Salim Ünsal sistemdeki çarpıklığı ehliyet sınavı üzerinden şöyle açıklıyor:
Ehliyet sınavındaki süreçleri bir düşünün, kalkış yaparsınız, trafik ışıklarında durursunuz, park edersiniz ve bunları uygulamadaki performansınız ışığında size ehliyet verilir. Eksi ya da sıfır net alan birinin bir programa yerleşmesine izin vermek, ehliyet sınavına girip kontağı çevirene ehliyet vermekle aynı şey
22 netten eksi nete
Ünsal baraj konusunun acilen tekrar dikkate alınması gerektiğini söylüyor:
Şu an puan hesaplanması için tek şart Türkçe ya da matematikte yarım nete ulaşmak. Peki bu nasıl bir tablo ortaya koyuyor? Şöyle örnek vereyim: TYT’de Türkçe bölümünde 1 doğru 2 yanlışınız var. Sosyal bilimler, matematik ve fen bilimlerindeki toplam 80 sorunun 80’ini de yanlış yapmış olun. 120 soruluk sınavda 1 doğru, 82 yanlış, 37 boşla yaklaşık 110 sınav puanı alıp tercih yapabiliyorsunuz. Eksi ya da sıfır net alan kişinin hiçbir şekilde puanının hesaplanmaması gerekiyor. Eğer hala 180 puan barajı olsaydı lisans programı kazanmak isteyen bir adayın en az 22 net yapması gerekirdi ve bundan az neti olan lisans programlarına yerleşemezdi.
Psikoloji dikkat çekiyor
Salim Ünsal eşit ağırlık alanında eksi netle girilen bölümlerden en çok göze çarpanının psikoloji olduğunu; bu bölümü ekonomi ve finansın izlediğini söyleyerek rakamlarla şöyle açıklıyor:
10 bin 683 genel kontenjana sahip bölüme en yüksek sıralamadan giren öğrenci 414. olmuş. Taban sıralamasında bulunan öğrenci ise 1 milyon 682 bin 544. sırada. Psikolojiyi ortaöğretim başarı puanının (OBP) eklenmesi sayesinde 177 puanla kazanmış. Ekonomi ve finans bölümünde de benzer bir durum söz konusu. Bölümün tavan sıralaması 3 bin 352’yken en son yerleşen öğrenci 1 milyon 683 bin 274. ve 176 puan alarak yerleşebilmiş.179 puan alan 1 milyon 674 bin 881’inci öğrenci iktisat okumaya hak kazanmış. 170 puanla 1 milyon 696 bin 960’ıncı olan da işletmeye yerleşmiş.

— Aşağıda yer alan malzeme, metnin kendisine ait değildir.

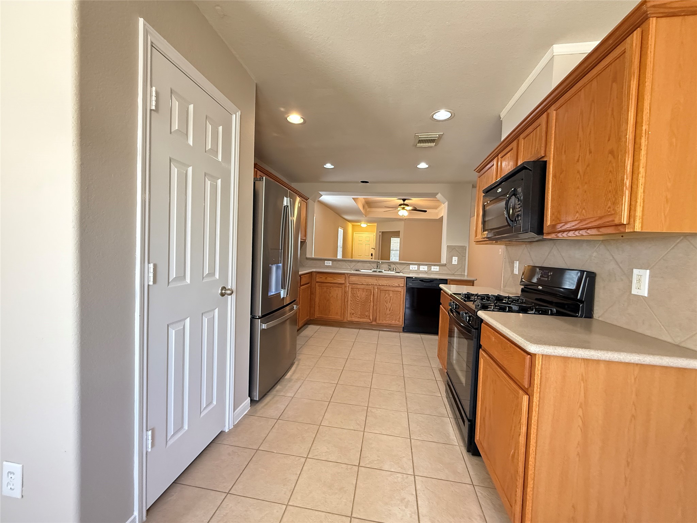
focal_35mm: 14
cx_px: 348
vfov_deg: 85.7
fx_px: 282
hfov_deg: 102.1
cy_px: 262
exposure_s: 1/60
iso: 800
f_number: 2.2
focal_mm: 2.22
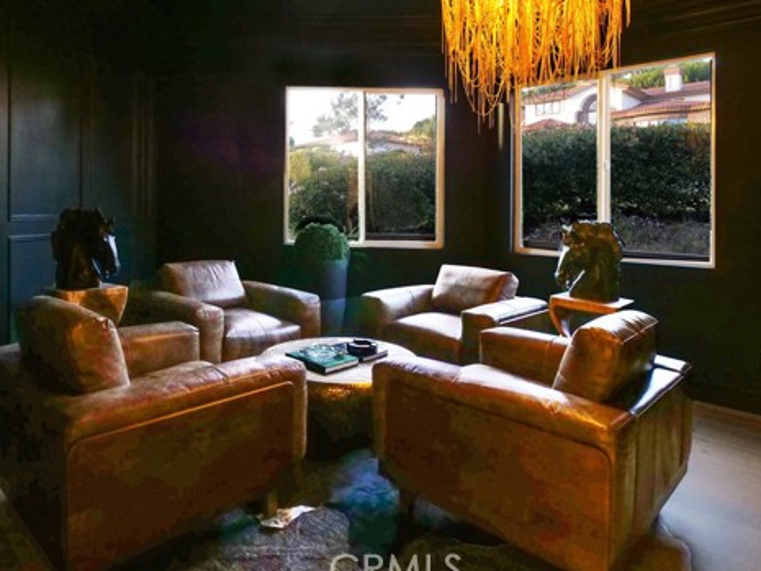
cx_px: 362
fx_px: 484
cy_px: 200
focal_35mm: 22
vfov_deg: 59.9
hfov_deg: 76.3
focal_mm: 8
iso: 1250
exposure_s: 1/30
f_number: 5.6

“Eğer baraj uygulansaydı nasıl bir tablo ortaya çıkardı?” sorusuna Ünsal şu cevabı veriyor:
Ortaöğretim Başarı Puan’ları şimdilik net olarak bilemediğimiz için kesin konuşmak güç fakat şunu söyleyebilirim. Şayet baraj olsaydı devlet üniversitelerindeki boş kontenjan sayısı 60 bin ila 80 bin arasında bir yerde olurdu.